- [TASK]:
Copy out all the entries below, swapping "collector number" for "field number" wherever it occurs and leaving everything else as it is.

- [RECORD SET]:
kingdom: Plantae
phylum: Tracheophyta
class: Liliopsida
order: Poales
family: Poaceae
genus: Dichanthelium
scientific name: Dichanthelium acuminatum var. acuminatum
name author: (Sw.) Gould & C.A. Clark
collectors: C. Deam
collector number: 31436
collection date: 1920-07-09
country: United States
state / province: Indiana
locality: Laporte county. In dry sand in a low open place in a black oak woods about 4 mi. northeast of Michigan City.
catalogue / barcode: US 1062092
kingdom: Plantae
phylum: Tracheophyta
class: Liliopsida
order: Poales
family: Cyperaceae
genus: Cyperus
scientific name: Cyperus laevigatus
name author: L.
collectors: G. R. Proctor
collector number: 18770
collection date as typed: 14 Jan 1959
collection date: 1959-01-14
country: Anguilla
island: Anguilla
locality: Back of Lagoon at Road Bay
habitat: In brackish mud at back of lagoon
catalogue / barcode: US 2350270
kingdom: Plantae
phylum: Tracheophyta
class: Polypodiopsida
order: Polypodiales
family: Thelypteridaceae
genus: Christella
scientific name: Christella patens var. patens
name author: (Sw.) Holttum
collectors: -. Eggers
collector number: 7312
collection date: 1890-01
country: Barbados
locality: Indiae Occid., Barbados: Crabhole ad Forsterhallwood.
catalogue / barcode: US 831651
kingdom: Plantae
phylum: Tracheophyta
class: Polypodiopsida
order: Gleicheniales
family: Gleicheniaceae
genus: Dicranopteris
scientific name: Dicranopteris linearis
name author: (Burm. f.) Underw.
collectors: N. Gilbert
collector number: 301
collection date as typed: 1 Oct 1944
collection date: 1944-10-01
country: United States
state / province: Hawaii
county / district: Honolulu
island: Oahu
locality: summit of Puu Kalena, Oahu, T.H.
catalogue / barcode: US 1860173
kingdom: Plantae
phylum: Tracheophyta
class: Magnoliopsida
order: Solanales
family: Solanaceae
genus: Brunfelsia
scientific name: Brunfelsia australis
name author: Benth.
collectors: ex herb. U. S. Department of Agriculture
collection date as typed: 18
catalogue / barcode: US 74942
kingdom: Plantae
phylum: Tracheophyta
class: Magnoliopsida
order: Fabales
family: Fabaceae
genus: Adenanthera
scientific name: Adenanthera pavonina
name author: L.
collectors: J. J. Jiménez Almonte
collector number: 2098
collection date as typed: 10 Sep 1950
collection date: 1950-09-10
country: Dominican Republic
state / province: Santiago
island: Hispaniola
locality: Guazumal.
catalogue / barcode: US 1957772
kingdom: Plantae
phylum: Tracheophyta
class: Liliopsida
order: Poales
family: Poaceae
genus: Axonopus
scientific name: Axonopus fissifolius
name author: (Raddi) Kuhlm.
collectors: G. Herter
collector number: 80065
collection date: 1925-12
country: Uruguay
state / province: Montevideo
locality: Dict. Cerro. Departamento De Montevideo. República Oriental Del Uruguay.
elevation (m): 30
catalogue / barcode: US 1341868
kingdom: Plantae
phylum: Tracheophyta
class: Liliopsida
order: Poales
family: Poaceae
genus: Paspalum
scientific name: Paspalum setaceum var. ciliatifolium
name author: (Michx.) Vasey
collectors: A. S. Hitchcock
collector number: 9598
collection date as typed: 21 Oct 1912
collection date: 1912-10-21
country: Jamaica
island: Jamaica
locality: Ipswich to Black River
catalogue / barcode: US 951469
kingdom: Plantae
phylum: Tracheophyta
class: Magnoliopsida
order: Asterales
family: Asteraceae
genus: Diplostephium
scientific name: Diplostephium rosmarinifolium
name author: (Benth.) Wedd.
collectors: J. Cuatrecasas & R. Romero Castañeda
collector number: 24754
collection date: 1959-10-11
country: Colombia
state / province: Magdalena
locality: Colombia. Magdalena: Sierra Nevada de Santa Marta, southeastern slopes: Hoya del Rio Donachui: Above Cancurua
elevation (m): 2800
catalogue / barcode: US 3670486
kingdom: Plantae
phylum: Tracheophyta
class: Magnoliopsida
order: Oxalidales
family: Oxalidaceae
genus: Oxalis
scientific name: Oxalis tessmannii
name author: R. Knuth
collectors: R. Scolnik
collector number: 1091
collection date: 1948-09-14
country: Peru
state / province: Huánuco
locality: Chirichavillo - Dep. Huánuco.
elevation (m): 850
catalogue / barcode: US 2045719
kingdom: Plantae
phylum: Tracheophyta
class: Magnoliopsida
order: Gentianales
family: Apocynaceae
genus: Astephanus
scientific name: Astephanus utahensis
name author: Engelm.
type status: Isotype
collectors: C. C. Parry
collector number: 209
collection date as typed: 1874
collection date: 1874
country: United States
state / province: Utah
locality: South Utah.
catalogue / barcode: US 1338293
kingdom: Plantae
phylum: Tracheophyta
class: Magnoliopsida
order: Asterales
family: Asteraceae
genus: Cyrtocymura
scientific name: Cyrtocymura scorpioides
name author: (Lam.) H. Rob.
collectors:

- [SOLUTION TO THE PROBLEM]:
kingdom: Plantae
phylum: Tracheophyta
class: Liliopsida
order: Poales
family: Poaceae
genus: Dichanthelium
scientific name: Dichanthelium acuminatum var. acuminatum
name author: (Sw.) Gould & C.A. Clark
collectors: C. Deam
field number: 31436
collection date: 1920-07-09
country: United States
state / province: Indiana
locality: Laporte county. In dry sand in a low open place in a black oak woods about 4 mi. northeast of Michigan City.
catalogue / barcode: US 1062092
kingdom: Plantae
phylum: Tracheophyta
class: Liliopsida
order: Poales
family: Cyperaceae
genus: Cyperus
scientific name: Cyperus laevigatus
name author: L.
collectors: G. R. Proctor
field number: 18770
collection date as typed: 14 Jan 1959
collection date: 1959-01-14
country: Anguilla
island: Anguilla
locality: Back of Lagoon at Road Bay
habitat: In brackish mud at back of lagoon
catalogue / barcode: US 2350270
kingdom: Plantae
phylum: Tracheophyta
class: Polypodiopsida
order: Polypodiales
family: Thelypteridaceae
genus: Christella
scientific name: Christella patens var. patens
name author: (Sw.) Holttum
collectors: -. Eggers
field number: 7312
collection date: 1890-01
country: Barbados
locality: Indiae Occid., Barbados: Crabhole ad Forsterhallwood.
catalogue / barcode: US 831651
kingdom: Plantae
phylum: Tracheophyta
class: Polypodiopsida
order: Gleicheniales
family: Gleicheniaceae
genus: Dicranopteris
scientific name: Dicranopteris linearis
name author: (Burm. f.) Underw.
collectors: N. Gilbert
field number: 301
collection date as typed: 1 Oct 1944
collection date: 1944-10-01
country: United States
state / province: Hawaii
county / district: Honolulu
island: Oahu
locality: summit of Puu Kalena, Oahu, T.H.
catalogue / barcode: US 1860173
kingdom: Plantae
phylum: Tracheophyta
class: Magnoliopsida
order: Solanales
family: Solanaceae
genus: Brunfelsia
scientific name: Brunfelsia australis
name author: Benth.
collectors: ex herb. U. S. Department of Agriculture
collection date as typed: 18
catalogue / barcode: US 74942
kingdom: Plantae
phylum: Tracheophyta
class: Magnoliopsida
order: Fabales
family: Fabaceae
genus: Adenanthera
scientific name: Adenanthera pavonina
name author: L.
collectors: J. J. Jiménez Almonte
field number: 2098
collection date as typed: 10 Sep 1950
collection date: 1950-09-10
country: Dominican Republic
state / province: Santiago
island: Hispaniola
locality: Guazumal.
catalogue / barcode: US 1957772
kingdom: Plantae
phylum: Tracheophyta
class: Liliopsida
order: Poales
family: Poaceae
genus: Axonopus
scientific name: Axonopus fissifolius
name author: (Raddi) Kuhlm.
collectors: G. Herter
field number: 80065
collection date: 1925-12
country: Uruguay
state / province: Montevideo
locality: Dict. Cerro. Departamento De Montevideo. República Oriental Del Uruguay.
elevation (m): 30
catalogue / barcode: US 1341868
kingdom: Plantae
phylum: Tracheophyta
class: Liliopsida
order: Poales
family: Poaceae
genus: Paspalum
scientific name: Paspalum setaceum var. ciliatifolium
name author: (Michx.) Vasey
collectors: A. S. Hitchcock
field number: 9598
collection date as typed: 21 Oct 1912
collection date: 1912-10-21
country: Jamaica
island: Jamaica
locality: Ipswich to Black River
catalogue / barcode: US 951469
kingdom: Plantae
phylum: Tracheophyta
class: Magnoliopsida
order: Asterales
family: Asteraceae
genus: Diplostephium
scientific name: Diplostephium rosmarinifolium
name author: (Benth.) Wedd.
collectors: J. Cuatrecasas & R. Romero Castañeda
field number: 24754
collection date: 1959-10-11
country: Colombia
state / province: Magdalena
locality: Colombia. Magdalena: Sierra Nevada de Santa Marta, southeastern slopes: Hoya del Rio Donachui: Above Cancurua
elevation (m): 2800
catalogue / barcode: US 3670486
kingdom: Plantae
phylum: Tracheophyta
class: Magnoliopsida
order: Oxalidales
family: Oxalidaceae
genus: Oxalis
scientific name: Oxalis tessmannii
name author: R. Knuth
collectors: R. Scolnik
field number: 1091
collection date: 1948-09-14
country: Peru
state / province: Huánuco
locality: Chirichavillo - Dep. Huánuco.
elevation (m): 850
catalogue / barcode: US 2045719
kingdom: Plantae
phylum: Tracheophyta
class: Magnoliopsida
order: Gentianales
family: Apocynaceae
genus: Astephanus
scientific name: Astephanus utahensis
name author: Engelm.
type status: Isotype
collectors: C. C. Parry
field number: 209
collection date as typed: 1874
collection date: 1874
country: United States
state / province: Utah
locality: South Utah.
catalogue / barcode: US 1338293
kingdom: Plantae
phylum: Tracheophyta
class: Magnoliopsida
order: Asterales
family: Asteraceae
genus: Cyrtocymura
scientific name: Cyrtocymura scorpioides
name author: (Lam.) H. Rob.
collectors:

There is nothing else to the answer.